It still stings, though it’s been more than 35 years now. I’m talking here about what took place on Jan. 9, 1988, when the heavily favored San Francisco 49ers were upset by the underdog Minnesota Vikings, 34-26 in a divisional playoff game.
The shocking loss — I still have a beef with then-Vikings QB Wade Wilson and top receiver Anthony Carter to this day — prevented what I solidly believe would have been a still-unprecedented Super Bowl three-peat by my Niners (the team led by Joe Montana would win back-to-back Super Bowls in 1989 and 1990). I won’t tell you here which team we knocked off those years in the playoffs to get to the promised land. Look it up.
Oh. I hear you now, long-suffering Vikings fans. I have nothing to complain about. I root for a team that has won five Super Bowls and looks like they have another Purdy good chance, pun intended, this season to reach the Super Bowl again.
Meanwhile, the Vikings lost four Super Bowls, have endured excruciatingly heartbreaking playoff losses over the years, and are currently a long shot for reaching football’s pinnacle. Angst bleeds purple and gold.
So how does someone like me, who grew up in the south Bronx and Manhattan and relocated to the Twin Cities more than 32 years ago, root for a football team from the West Coast? And why not the Vikings?
Well, the simple answer is that in my adolescence I liked playing outdoors on Sunday afternoons after mass rather than sit at home watching TV.
My neighborhood did not have a grass field nearby so we played tackle football, without equipment, on the asphalt playground behind our school. I think I still have knee-scrape scars from those days. Sometimes we would sneak to a long patch of grass between buildings where I lived until security chased us off.
The only games on TV when I would return home for supper were West Coast games. And more often than not, it would be the pesky 49ers, in their resplendent and cool red-and-gold uniforms, playing in windy, seagull-flying, sun-splashed Kezar Stadium. I date back to the QB days of Billy Kilmer, John Brodie, Steve Spurrier, Jim Plunkett and others until Montana and coach Bill Walsh helped turned the team into a superpower in the 1980s and early ’90s..

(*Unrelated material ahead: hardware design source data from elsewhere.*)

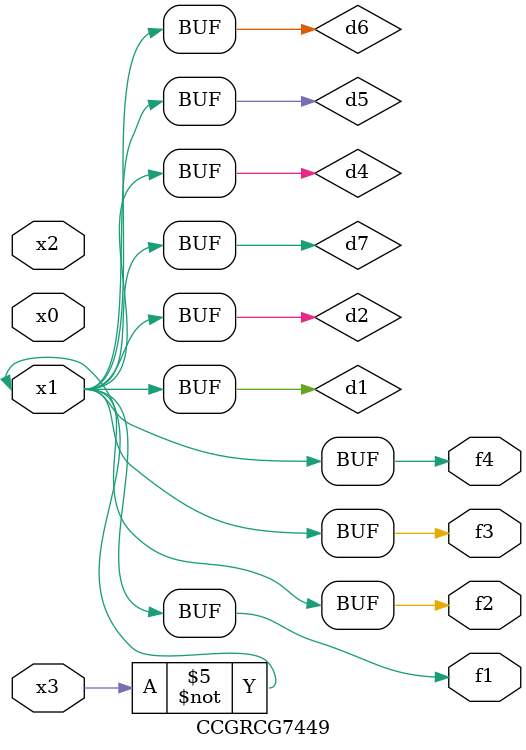
<source format=v>
module CCGRCG7449(
	input x0, x1, x2, x3,
	output f1, f2, f3, f4
);

	wire d1, d2, d3, d4, d5, d6, d7;

	not (d1, x3);
	buf (d2, x1);
	xnor (d3, d1, d2);
	nor (d4, d1);
	buf (d5, d1, d2);
	buf (d6, d4, d5);
	nand (d7, d4);
	assign f1 = d6;
	assign f2 = d7;
	assign f3 = d6;
	assign f4 = d6;
endmodule

</source>
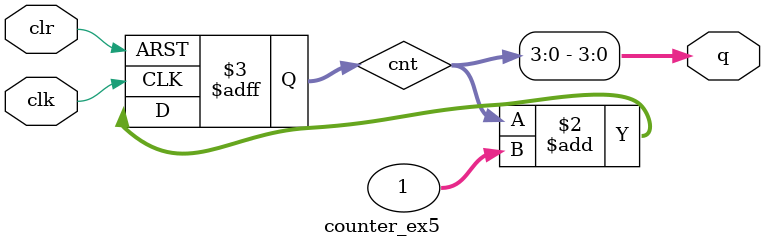
<source format=v>
module counter_ex5(clk,clr,q);
    
    input clk,clr;
    output [3:0] q;
    
    reg [31:0] cnt;
    
    always @(posedge clr or posedge clk)
    begin
        if(clr)
            cnt <= 32'h00000000;
        else
            cnt <= cnt + 1;
    end
    
    assign q = cnt[3:0];
    
endmodule

</source>
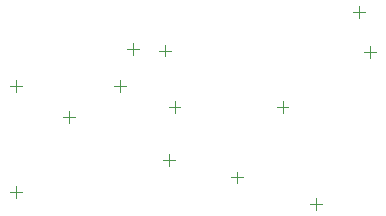
<source format=gbr>
%TF.GenerationSoftware,Altium Limited,Altium Designer,24.7.2 (38)*%
G04 Layer_Color=0*
%FSLAX45Y45*%
%MOMM*%
%TF.SameCoordinates,665F1D1F-C803-44D7-9F74-9D0A5895F251*%
%TF.FilePolarity,Positive*%
%TF.FileFunction,Other,Top_Component_Center*%
%TF.Part,Single*%
G01*
G75*
%TA.AperFunction,NonConductor*%
%ADD36C,0.10000*%
D36*
X11657500Y6227500D02*
X11757500D01*
X11707500Y6177500D02*
Y6277500D01*
X11800000Y5840000D02*
Y5940000D01*
X11750000Y5890000D02*
X11850000D01*
X11345000Y4547481D02*
Y4647480D01*
X11295000Y4597481D02*
X11395000D01*
X11009400Y5418400D02*
X11109400D01*
X11059400Y5368400D02*
Y5468400D01*
X10014914Y5900000D02*
X10114914D01*
X10064914Y5850000D02*
Y5950000D01*
X9792500Y5862500D02*
Y5962500D01*
X9742500Y5912500D02*
X9842500D01*
X8800000Y4650000D02*
Y4750000D01*
X8750000Y4700000D02*
X8850000D01*
X10095000Y5418400D02*
X10195000D01*
X10145000Y5368400D02*
Y5468400D01*
X9630000Y5600000D02*
X9730000D01*
X9680000Y5550000D02*
Y5650000D01*
X9250000Y5290000D02*
Y5390000D01*
X9200000Y5340000D02*
X9300000D01*
X10625000Y4825000D02*
X10725000D01*
X10675000Y4775000D02*
Y4875000D01*
X10050000Y4975000D02*
X10150000D01*
X10100000Y4925000D02*
Y5025000D01*
X8750000Y5600000D02*
X8850000D01*
X8800000Y5550000D02*
Y5650000D01*
%TF.MD5,1807e59f40435e92771798fd96640d52*%
M02*

</source>
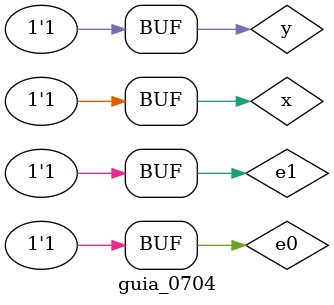
<source format=v>
module mux (output w, input x, input y, input e1, input e0);
	wire xorxy, xnorxy, orxy, norxy, wand1, wand2, wand3, wand4, ne1, ne0;

	not NOT1   (ne1, e1);
	not NOT0   (ne0, e0);

	xor  XOR1  (xorxy, x, y);
	xnor XNOR1 (xnorxy, x, y);
	or   OR1   (orxy, x, y);
	nor  NOR1  (norxy, x, y);

	and AND1   (wand1, xorxy, ne1, ne0);
	and AND2   (wand2, xnorxy, ne1, e0);
	and AND3   (wand3, orxy, e1, ne0);
	and AND4   (wand4, norxy, e1, e0);

	or  OR2    (w, wand1, wand2, wand3, wand4);
endmodule // mux

module guia_0704;
	reg x, y, e1, e0;
	wire w;

	mux MUX (w, x, y, e1, e0);

	initial begin : start
		x = 1'b0; y = 1'b0; e1 = 1'b0; e0 = 1'b0;
	end // start

	initial begin : main
		$display("x y 1 0 w");
		#1 $monitor("%b %b %b %b %b", x, y, e1, e0, w);
		#1 x = 1'b0; y = 1'b0; e1 = 1'b0; e0 = 1'b1;
		#1 x = 1'b0; y = 1'b0; e1 = 1'b1; e0 = 1'b0;
		#1 x = 1'b0; y = 1'b0; e1 = 1'b1; e0 = 1'b1;

		#1 x = 1'b0; y = 1'b1; e1 = 1'b0; e0 = 1'b0;
		#1 x = 1'b0; y = 1'b1; e1 = 1'b0; e0 = 1'b1;
		#1 x = 1'b0; y = 1'b1; e1 = 1'b1; e0 = 1'b0;
		#1 x = 1'b0; y = 1'b1; e1 = 1'b1; e0 = 1'b1;
	
		#1 x = 1'b1; y = 1'b0; e1 = 1'b0; e0 = 1'b0;
		#1 x = 1'b1; y = 1'b0; e1 = 1'b0; e0 = 1'b1;
		#1 x = 1'b1; y = 1'b0; e1 = 1'b1; e0 = 1'b0;
		#1 x = 1'b1; y = 1'b0; e1 = 1'b1; e0 = 1'b1;
			
		#1 x = 1'b1; y = 1'b1; e1 = 1'b0; e0 = 1'b0;
		#1 x = 1'b1; y = 1'b1; e1 = 1'b0; e0 = 1'b1;
		#1 x = 1'b1; y = 1'b1; e1 = 1'b1; e0 = 1'b0;
		#1 x = 1'b1; y = 1'b1; e1 = 1'b1; e0 = 1'b1;
	end // main
	
endmodule // guia_0704

</source>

But I also liked watching scrambling Fran Tarkenton and the Purple People Eaters, and wanted the Vikings, whose logo and “Skol!” chant are still the best, to win those Super Bowls because I favored NFC teams.
Regardless who we root for or why, the lingering question to this sports team loyalty is why do we identify so much — sometimes to the detriment of our mental well being —with a professional sports team whose members don’t even know we exist?
It’s about tribalism, a primordial human trait.
“Let’s face it, the ritual of dressing in special attire, wearing colors signifying a tribal-like affiliation, and paying top dollar for the right to watch people we’ve never met play a game for our amusement is, quite frankly, weird,” aptly noted writer Chloe Williams said in a 2021 Psychology Today magazine article that explored whether the psychology of sports can be applied to business and life.
“The stronger the fan loyalty is, in my experience, the more severe the self-torment.” he added.
So true. There are Vikings fan friends of mine who lament they may not see their favorite football team reach the Super Bowl or actually win it in their lifetime.
I feel for them, though not enough to wish that to happen while I’m still above ground rooting for the Niners. Call me selfish.
But age mellows one out. There are far more important things in life to worry about — paying bills, dealing with monthly chemo sessions, taking care of ill loved ones, watching in stunned disbelief and concern about the events taking place in the Middle East and other regions of the world and nation.
But sports can be a welcome escape. I’m looking forward to Monday night’s game when the 49ers play the Vikings at U.S. Bank Stadium. It will be the first time that I will attend a regular-season game at the arena. The tickets were a surprise gift from my son.
I plan to wear either the George Kittle jersey he got me for Christmas or the old-school Ronnie Lott one I got many years ago. I do know this: Win or lose, I will enjoy the experience, feeling grateful I can do so. But I’m sure it’ll sting a bit if the Niners lose.